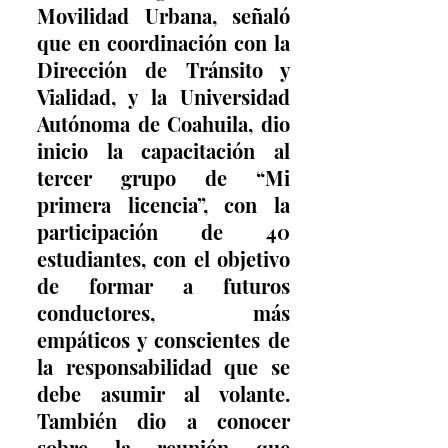
Movilidad Urbana, señaló 
que en coordinación con la 
Dirección de Tránsito y 
Vialidad, y la Universidad 
Autónoma de Coahuila, dio 
inicio la capacitación al 
tercer grupo de “Mi 
primera licencia”, con la 
participación de 40 
estudiantes, con el objetivo 
de formar a futuros 
conductores, más 
empáticos y conscientes de 
la responsabilidad que se 
debe asumir al volante. 
También dio a conocer 
sobre la reunión que 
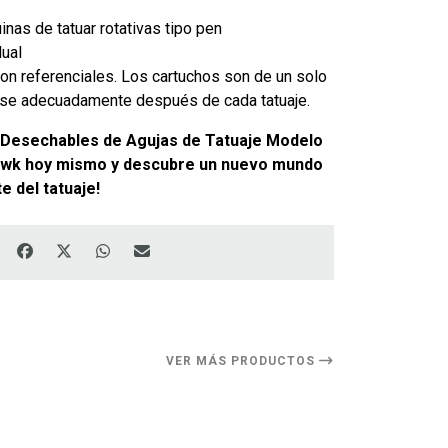
nas de tatuar rotativas tipo pen
dual
n referenciales. Los cartuchos son de un solo
se adecuadamente después de cada tatuaje.
 Desechables de Agujas de Tatuaje Modelo
wk hoy mismo y descubre un nuevo mundo
e del tatuaje!
VER MÁS PRODUCTOS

_ _ _ _ _ _ _

| TO-DO ITEM |
Each line from the one that contains "empáticos y conscientes de" through the end of the records should be restated exactly; include both end lines and leave any pictures out.

| SOLUTION |
empáticos y conscientes de 
la responsabilidad que se 
debe asumir al volante. 
También dio a conocer 
sobre la reunión que 
nas de tatuar rotativas tipo pen
dual
n referenciales. Los cartuchos son de un solo
se adecuadamente después de cada tatuaje.
 Desechables de Agujas de Tatuaje Modelo
wk hoy mismo y descubre un nuevo mundo
e del tatuaje!
VER MÁS PRODUCTOS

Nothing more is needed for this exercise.